**Directive 1**
In the thread on pointers and memory, what function does Linux use to add pages to a process's page table?

**Quoted passage**
━━━━━━━━━━━━━━━━━━━━━━━━━━━━━━

I have this two programs just for understanding how pointers work. The first one is named test.c and here is the code.
#include <stdio.h>
#include <stdlib.h>
int main(void)
{
int *mem = malloc(sizeof(int) * 1);
*mem = 90;
//free(mem);
printf("%p", mem);
return (0);
}
so basically what I have is a program that allocates a place for one integer then prints that address to the standard output. In the commented section I am freeing the allocated memory after assigning a value. I will talk about why I commented it later. Here is my second code. It is in a file called test1.c. And here is the code,
#include <stdio.h>
#include <stdlib.h>
int main(int argc, char** argv)
{
int num = (int)strtol(argv[1], NULL, 16);
int *mem = (void *)(long)num;
printf("at test1 string> %s, changed to pointer-->%p, after being dereferenced-->%i\n",argv[1], mem, *mem);
return (0);
}
In this second program, an input is taken from the command line and then it is changed to a pointer (an address). It assumes what is passed is a hex string. What it does, is just to print the memory address passed and then try to get the value at that address.
What I did next is to compile each file to test and test1 respectively using gcc (I am using linux) and run the following command ./test | xargs ./test1 and this gives me the following error xargs: ./test1: terminated by signal 11. I have understood that this is because of the segmentation fault test1 is raising because if I don't try to dereference the pointer I don't get this error. But I don't understand why I am getting a seg fault. even after I free the memory (uncomment the comment in the first program) I still get a segmentation fault. I was expecting to get some garbage value rather than a seg fault.I am getting started with this whole process and pointer thing so for sure there is something I am missing, I hope someone will explain or direct me to a resource.
To just reprahse my question, how can a program access a specific memory without allocating it?
You can't.
Memory address are divided into pages (usually 4096 bytes). When you access an address, the CPU looks up the page with that address in the process's "page table". This table says where in physical memory (i.e. "which RAM chip") that address is.
So you cannot access addresses that aren't in your process's page table. Full stop.
How do you get pages added to your page table? You ask the OS. On Windows the function is called VirtualAlloc. On Linux it's called mmap. Or, you use a function like malloc, which lets you allocate only a small part of a page (by splitting up the pages it gets from the OS).
Also, every process has a different page table. So the addresses mean different things in different processes. Maybe the test process could have a page table entry for page 0x12345000, but the test1 process doesn't, because they're completely different tables. This is why it doesn't make sense to send pointers from one process to another.
In the old days of computing, there were no page tables and pointers were actual RAM addresses, but those days are long gone.
Edit: You can also ask the OS to put the same page in two different processes' page tables at the same time - this is called shared memory.
So if I understand what you are doing, you're printing the address of a dynamically allocated block of memory from one program, cutting and pasting that as input to a second program, which then tries to access that address.
There are several reasons why this won't work.
First is what user253751 points out - addresses don't map across different processes. 0x1234 in process A maps to a different physical memory cell than 0x1234 in process B. There are ways of setting up shared memory between running processes, but it's a bit more work than this.

━━━━━━━━━━━━━━━━━━━━━━━━━━━━━━

**Plain-text document sources**
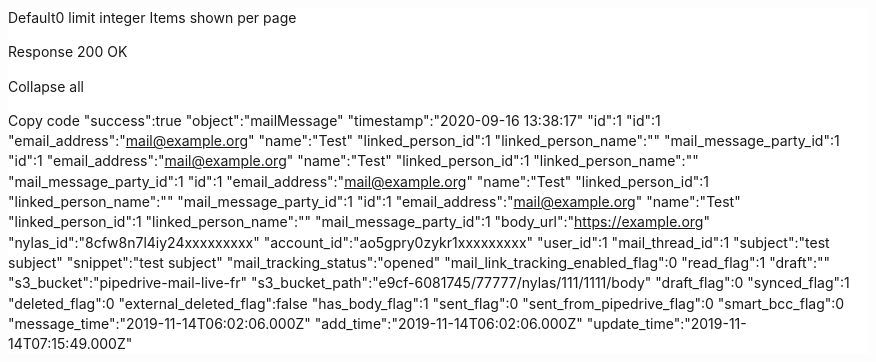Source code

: Default0
limit
integer
Items shown per page

Response
200
OK


Collapse all

Copy code
"success":true
"object":"mailMessage"
"timestamp":"2020-09-16 13:38:17"
"id":1
"id":1
"email_address":"mail@example.org"
"name":"Test"
"linked_person_id":1
"linked_person_name":""
"mail_message_party_id":1
"id":1
"email_address":"mail@example.org"
"name":"Test"
"linked_person_id":1
"linked_person_name":""
"mail_message_party_id":1
"id":1
"email_address":"mail@example.org"
"name":"Test"
"linked_person_id":1
"linked_person_name":""
"mail_message_party_id":1
"id":1
"email_address":"mail@example.org"
"name":"Test"
"linked_person_id":1
"linked_person_name":""
"mail_message_party_id":1
"body_url":"https://example.org"
"nylas_id":"8cfw8n7l4iy24xxxxxxxxx"
"account_id":"ao5gpry0zykr1xxxxxxxxx"
"user_id":1
"mail_thread_id":1
"subject":"test subject"
"snippet":"test subject"
"mail_tracking_status":"opened"
"mail_link_tracking_enabled_flag":0
"read_flag":1
"draft":""
"s3_bucket":"pipedrive-mail-live-fr"
"s3_bucket_path":"e9cf-6081745/77777/nylas/111/1111/body"
"draft_flag":0
"synced_flag":1
"deleted_flag":0
"external_deleted_flag":false
"has_body_flag":1
"sent_flag":0
"sent_from_pipedrive_flag":0
"smart_bcc_flag":0
"message_time":"2019-11-14T06:02:06.000Z"
"add_time":"2019-11-14T06:02:06.000Z"
"update_time":"2019-11-14T07:15:49.000Z"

━━━━━━━━━━━━━━━━━━━━━━━━━━━━━━

**Directive 2**
Please rewrite the listing from its start through the line containing "Collapse all", replacing "Items" with "Entries" and keeping everything else the same. Leave the pictures out of your answer.

**Answer section 1**
mmap

**Answer section 2**
Source code

: Default0
limit
integer
Entries shown per page

Response
200
OK


Collapse all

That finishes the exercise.